|Current photo of me at 288 lbs.|
Don't worry, this blog not going to be an online pity party or a place for me to spew all the pains of the past in public - A "Poor Me, I'm Fat" blog. I have officially put the past where it belongs: in the past. From here on out, I am moving forward and building a happy tomorrow out of the attitudes I am building today.
This week I walked into a doctor's office and stepped on the scale to discover I weigh 288 lbs!! I knew I was heavy, but not THAT heavy!! No wonder my knees are killing me and I haven't had a good night's sleep in a gazillion years! I'm pushing 300 lbs! I am carrying around a whole extra person worth of weight!
I wanted to rage, cry, and blame someone else or something external for making me fat. Finally I simmered down and got real. I'm the only person responsible for my size. I made the all the choices that made me obese and it's completely within my power to fix the problem.
Right then and there I signed up for the Ideal Protein program. It is a medically-supervised weight loss program that promises not only great results but it promises to re-educate me about food, to teach me how to eat healthier.
I also made a promise to myself after I signed up for the program. It's time for me to be nicer to myself. I am going to like and accept myself as I am, regardless of my weight.
Does that mean I happily accept 288? No. This means that from now on I am going to stop beating up on myself and trying to see myself through someone else's viewpoint. I am a beautiful, divine child of God, regardless of my weight - but I deserve better than what I've allowed myself. This time, I am not trying to lose weight to make people like/accept me or to make me look good in a swim suit - it's not about how others see me. I am losing this weight because I love me, I want to take care of myself and I want to improve my health.
So far I've been on the program for three days and I feel good about my progress. Ideal Protein is a super-restrictive diet in phase I but I refuse to whine or complain about it.
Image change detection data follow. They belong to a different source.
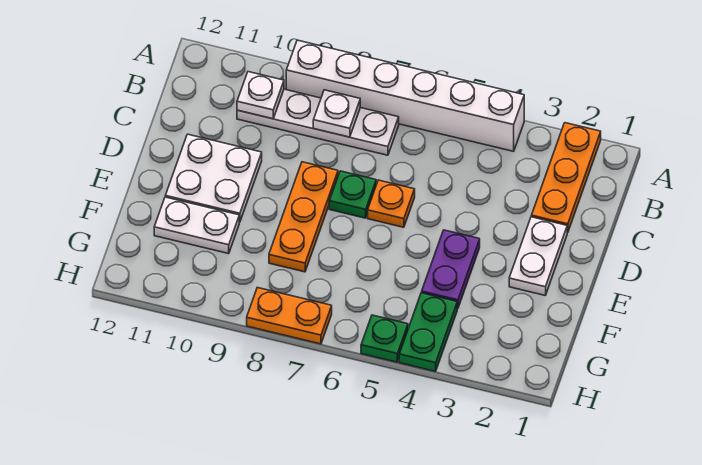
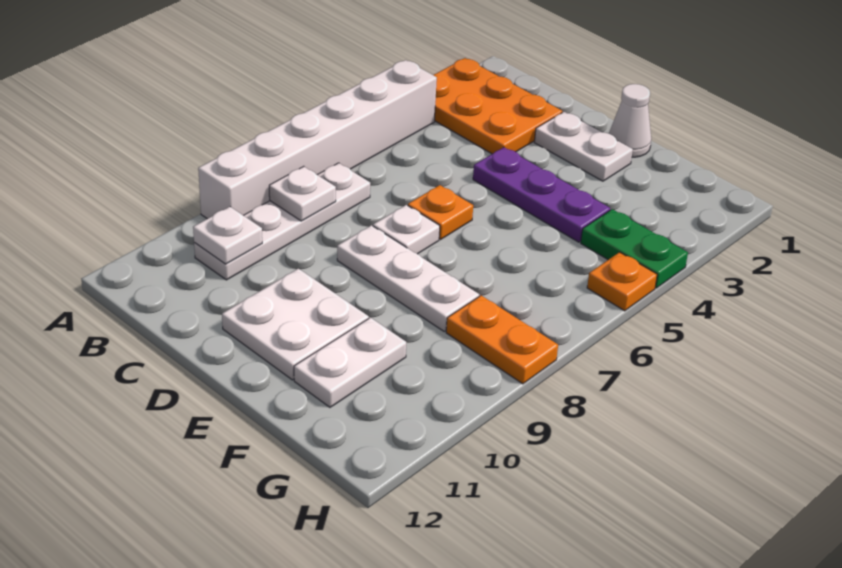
orange 1x3 plate [531,123,601,233] -> orange 2x3 plate [434,58,562,154]
green 1x1 plate [329,171,376,218] -> white 1x1 plate [373,205,440,254]
orange 1x3 plate [269,162,338,272] -> white 1x3 plate [337,225,479,331]
none -> white 1x1 cone [609,84,651,157]
purple 1x2 plate [422,230,480,309] -> purple 1x3 plate [473,147,610,242]
green 1x1 plate [361,315,408,362] -> orange 1x1 plate [587,252,657,311]
orange 1x2 plate [247,288,332,344] -> orange 1x2 plate turned to [446,296,558,384]

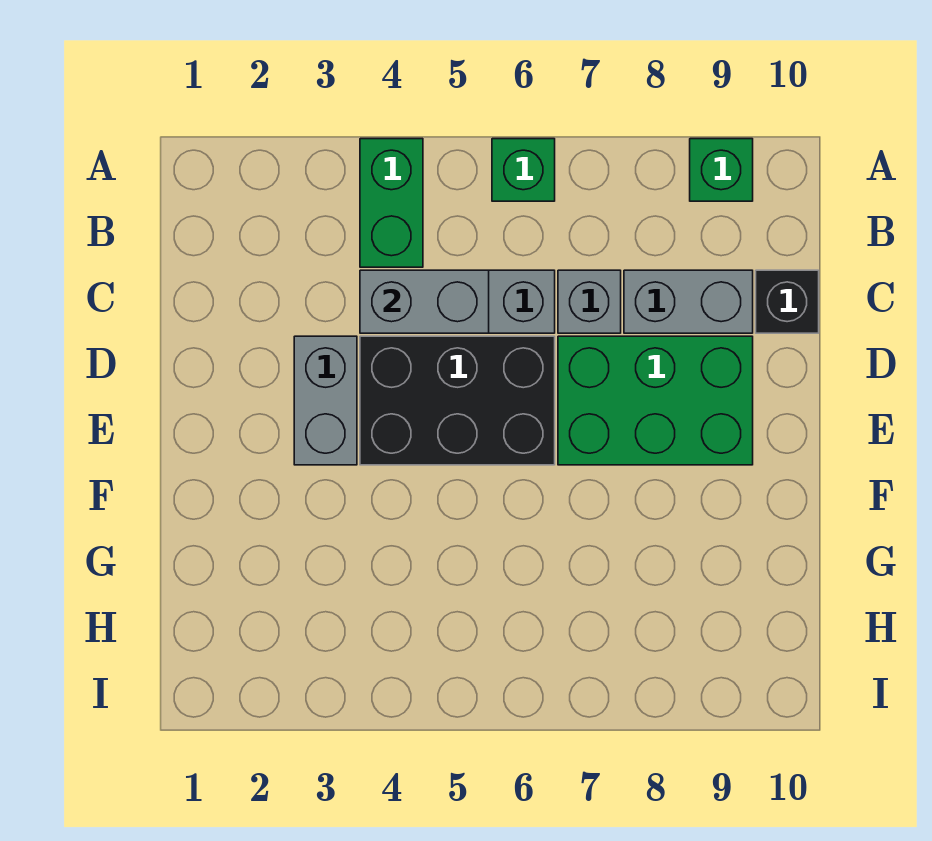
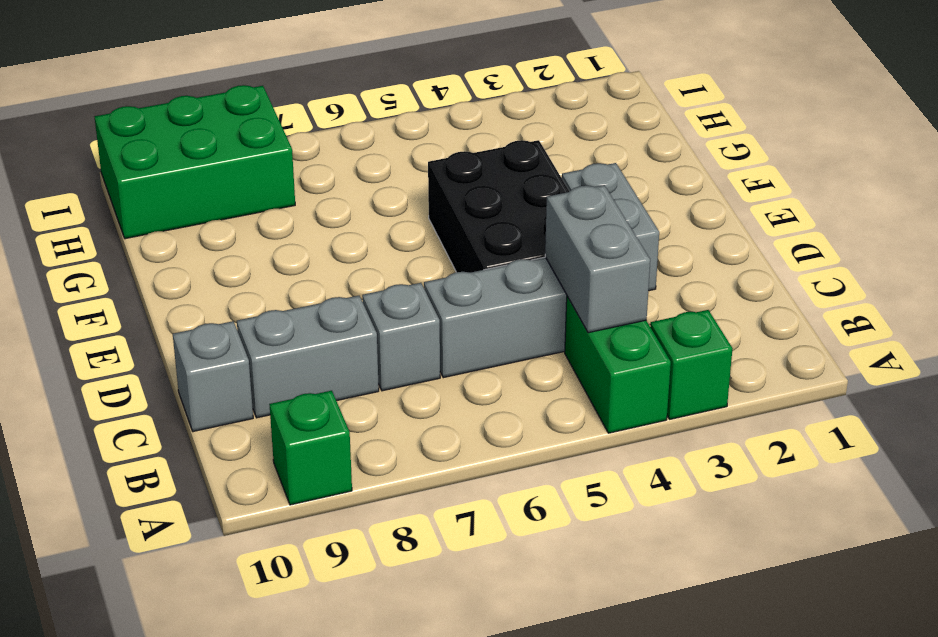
green 1x1 brick [492,139,555,201] -> green 1x1 brick moved to [650,310,733,419]
grey 1x2 brick [360,270,489,333] -> grey 1x2 brick turned to [545,185,650,333]
black 1x1 brick [756,270,819,333] -> grey 1x1 brick [173,321,253,432]
black 2x3 brick [360,336,555,465] -> black 2x3 brick turned to [428,140,570,273]
green 2x3 brick [558,336,753,465] -> green 2x3 brick moved to [95,85,295,239]

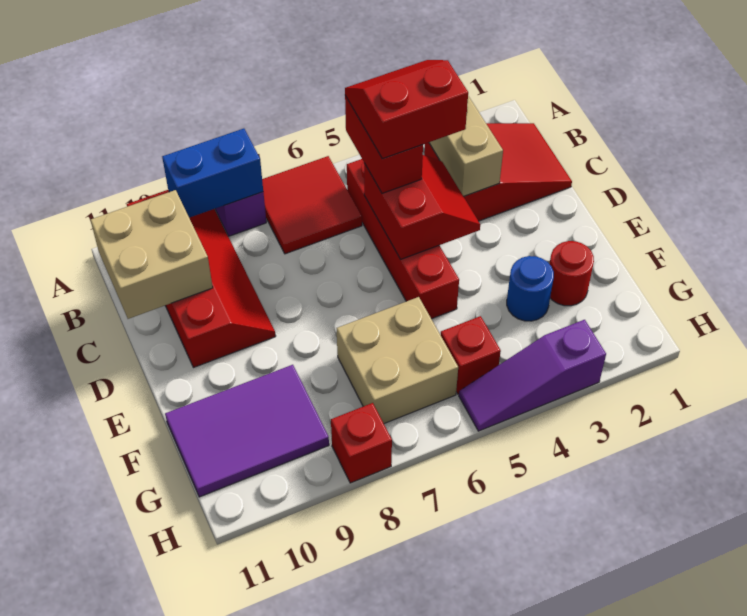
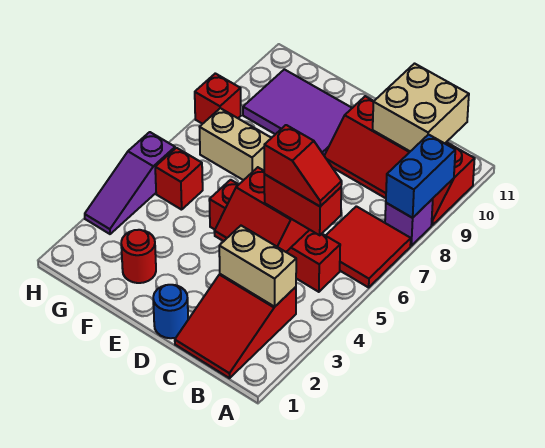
red 2x2 slope [345,60,468,159] -> red 1x2 slope [264,125,342,206]
blue 1x1 round brick [507,256,554,321] -> blue 1x1 round brick moved to [153,285,188,338]
tan 2x2 brick [337,297,458,424] -> tan 1x2 brick [200,108,271,180]
purple 2x3 tile [165,365,329,497] -> purple 2x3 tile turned to [243,69,352,155]
purple 1x3 slope [459,320,606,431] -> purple 1x3 slope turned to [85,132,175,234]

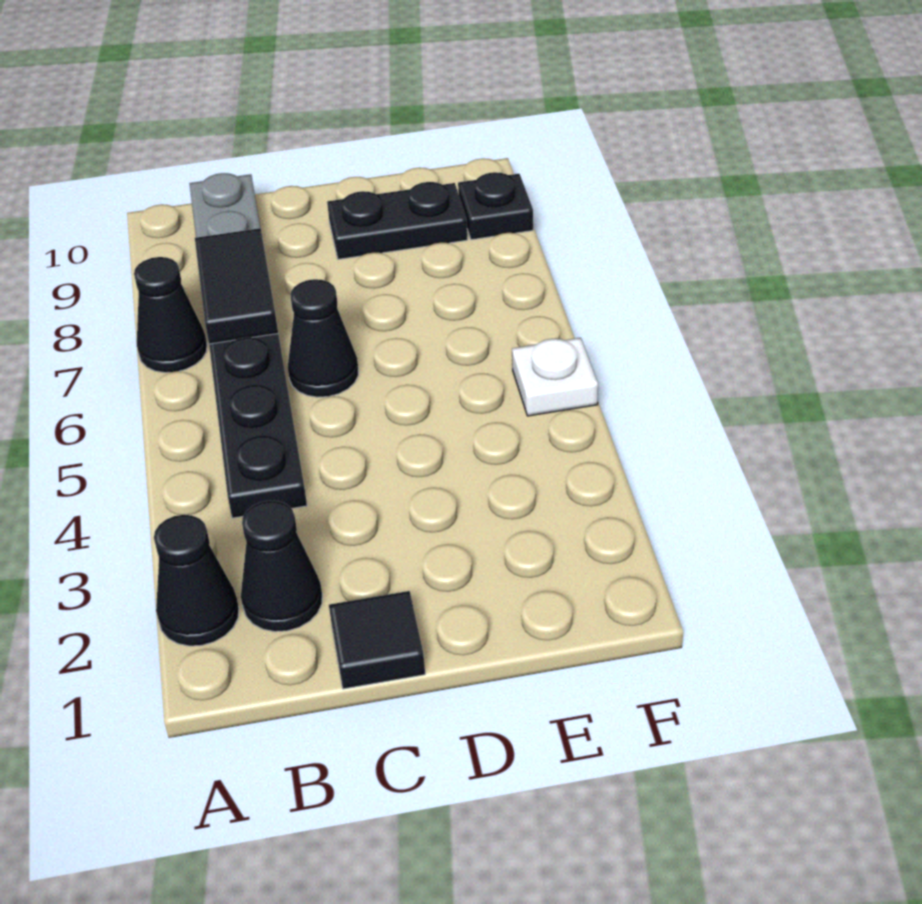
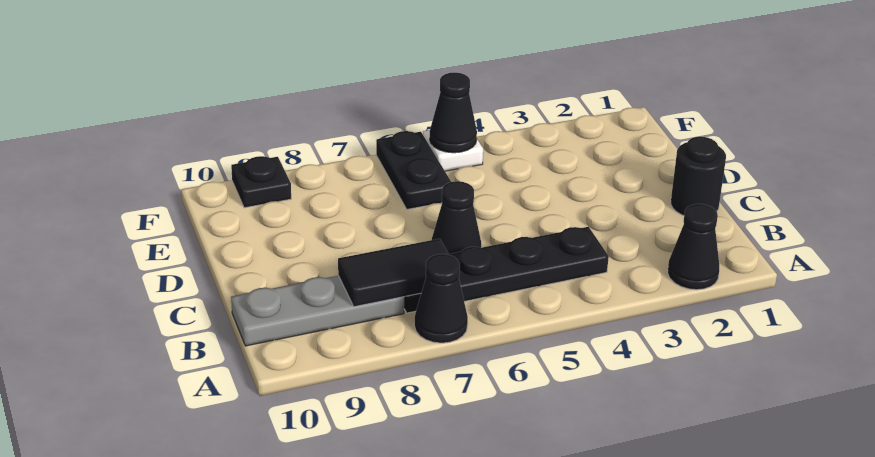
black 1x1 cone [241,501,322,632] -> black 1x1 cone moved to [430,73,477,153]
black 1x1 tile [329,591,425,689] -> black 1x1 round brick [671,137,726,216]
black 1x2 plate [327,182,468,259] -> black 1x2 plate moved to [376,131,451,209]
With the exception of the (disgusting) Crunchy Cereal packet I choked down on the first day's breakfast, the program's food is palatable and has kept me from getting hungry. I also have plenty of energy to bike to and from work and am not exhausted when I get home at the end of the day. The end will justify the means. I am not depriving myself of treats by going on a diet - I am giving myself the gift of a healthier future.
For now, I am taking it one day at time and have had a successful three days. I can't wait to read the scale next Monday and see what I've accomplished!